L'intervento

28 ago 2025
Guerra

Il sistema mondo alla resa dei conti e il "suicidio" dell'Unione Europea, che si sta rivelando fragile e subalterna agli Stati Uniti

Tutti ci stiamo chiedendo, immagino da un po' di tempo, cosa sta succedendo a livello internazionale e perché l’Europa, anzi l’Unione Europea, si sta riarmando due volte: una volta per dotarsi di una “autonomia strategica”, non in politica estera, ma solo sul piano militare come Rearm Europe, di fatto favorendo un gigantesco piano di riarmo nazionale della Germania; una seconda volta obbedendo al diktat di Trump di aumentare la spesa militare dei Paesi Nato fino al 5% del PIL.

Alla faccia dell’autonomia politica della stessa Unione Europea che si rivela non solo fragile ma subalterna a Washington molto più che nel passato: altro che sovranità europea e, per l’Italia, altro che sovranità nazionale! 

Il fatto è che siamo all’inizio di una resa dei conti globale e regionale, il cui esito potrebbe essere la terza guerra mondiale, come ammonì inascoltato papa Francesco, avvertito di questo rischio non solo dalla sua sensibilità ma dall’ascolto di analisti indipendenti e da quella formidabile rete di diplomazia di cui dispone nel mondo la Santa Sede.

**VOCI ESTRATTE:**
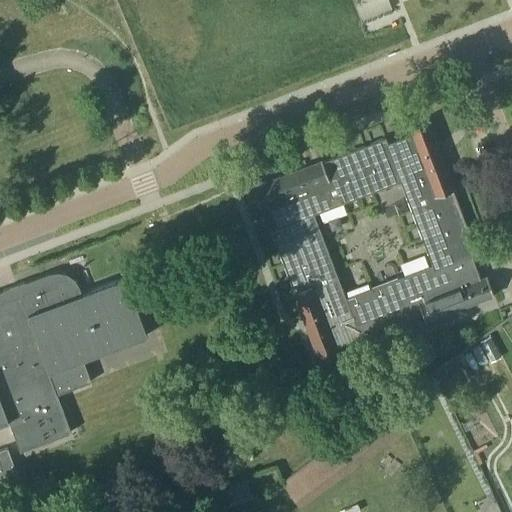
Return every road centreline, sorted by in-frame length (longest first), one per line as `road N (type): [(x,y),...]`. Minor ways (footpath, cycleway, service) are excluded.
road 1 (residential): [(0,231),(466,49)]
road 2 (residential): [(511,168),(466,49)]
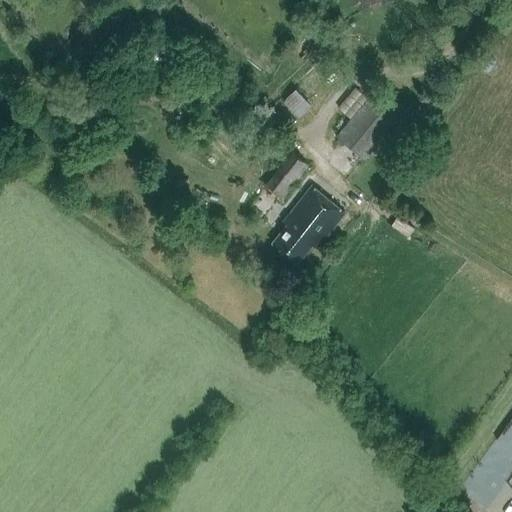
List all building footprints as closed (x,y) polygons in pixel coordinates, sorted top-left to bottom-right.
[(488,54),(480,66),(489,72),(497,60),(488,54)] [(404,107),(378,86),(338,135),(364,156),(404,107)] [(284,101),(298,116),(311,103),(297,88),(284,101)] [(281,199),(308,163),(292,150),(264,186),(281,199)] [(284,221),(287,223),(272,242),(298,261),(312,244),(317,248),(345,211),(311,185),(284,221)]
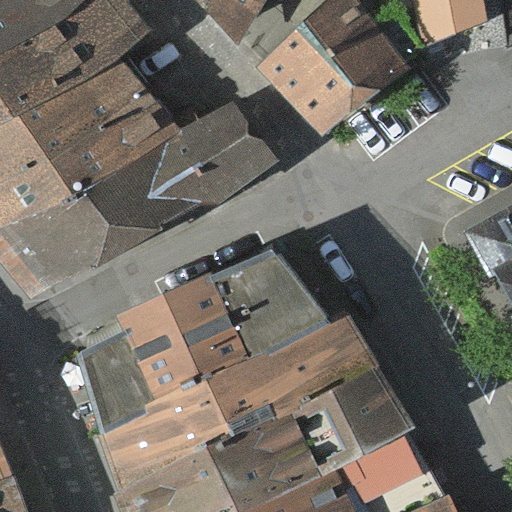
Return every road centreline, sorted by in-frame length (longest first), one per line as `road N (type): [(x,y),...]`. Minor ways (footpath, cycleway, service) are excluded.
road 1 (residential): [(315,185),(507,511)]
road 2 (residential): [(315,185),(8,349)]
road 3 (residential): [(174,0),(315,185)]
road 4 (residential): [(8,349),(68,511)]
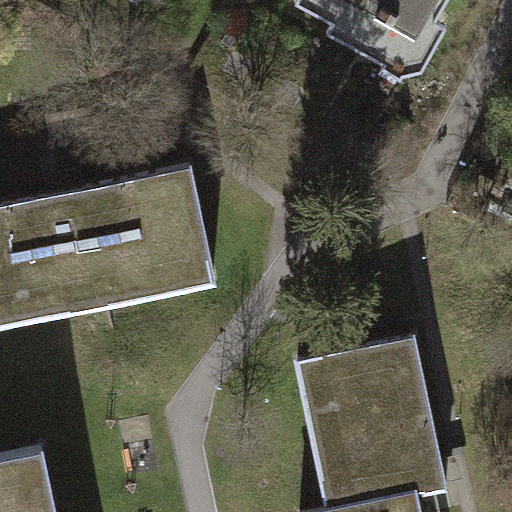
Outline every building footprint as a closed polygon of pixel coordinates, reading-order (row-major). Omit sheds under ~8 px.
[(330,0),(339,5),(325,31),(380,60),(387,47),(410,59),(421,39),(433,46),(444,25),(431,18),(440,0),(330,0)] [(44,193),(0,202),(0,296),(62,283),(67,306),(106,298),(101,275),(207,252),(187,162),(80,186),(78,177),(56,182),(43,185),(44,193)] [(317,472),(324,504),(420,486),(447,480),(441,453),(436,454),(411,328),(319,346),(343,467),(317,472)] [(0,511),(55,511),(38,430),(0,438),(0,511)] [(424,508),(420,486),(324,504),(297,510),(297,511),(417,511),(417,510),(424,508)]
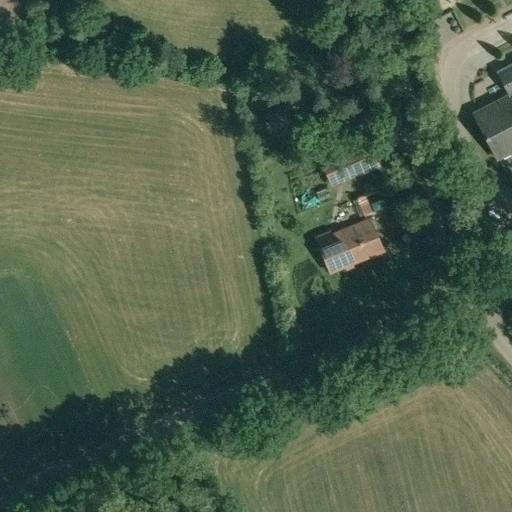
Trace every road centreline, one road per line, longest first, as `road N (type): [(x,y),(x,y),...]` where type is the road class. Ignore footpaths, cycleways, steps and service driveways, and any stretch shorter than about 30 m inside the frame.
road 1 (unclassified): [(0,504),(469,306)]
road 2 (track): [(394,0),(428,191),(444,254),(469,306)]
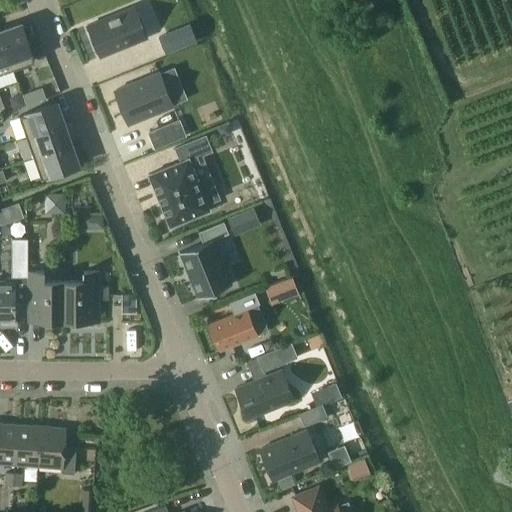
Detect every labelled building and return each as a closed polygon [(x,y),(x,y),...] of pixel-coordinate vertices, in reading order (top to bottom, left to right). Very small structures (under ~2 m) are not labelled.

**COMPITO DA SVOLGERE:** Riporta il brano del testo sul riarmo europeo partendo dalle parole "Il sistema mondo" e fermandoti dopo "5% del PIL.", ma cambia "Germania" in "Francia". Le voci riportate non hanno alcun legame con il testo sul riarmo europeo.

**RISPOSTA:**
Il sistema mondo alla resa dei conti e il "suicidio" dell'Unione Europea, che si sta rivelando fragile e subalterna agli Stati Uniti

Tutti ci stiamo chiedendo, immagino da un po' di tempo, cosa sta succedendo a livello internazionale e perché l’Europa, anzi l’Unione Europea, si sta riarmando due volte: una volta per dotarsi di una “autonomia strategica”, non in politica estera, ma solo sul piano militare come Rearm Europe, di fatto favorendo un gigantesco piano di riarmo nazionale della Francia; una seconda volta obbedendo al diktat di Trump di aumentare la spesa militare dei Paesi Nato fino al 5% del PIL.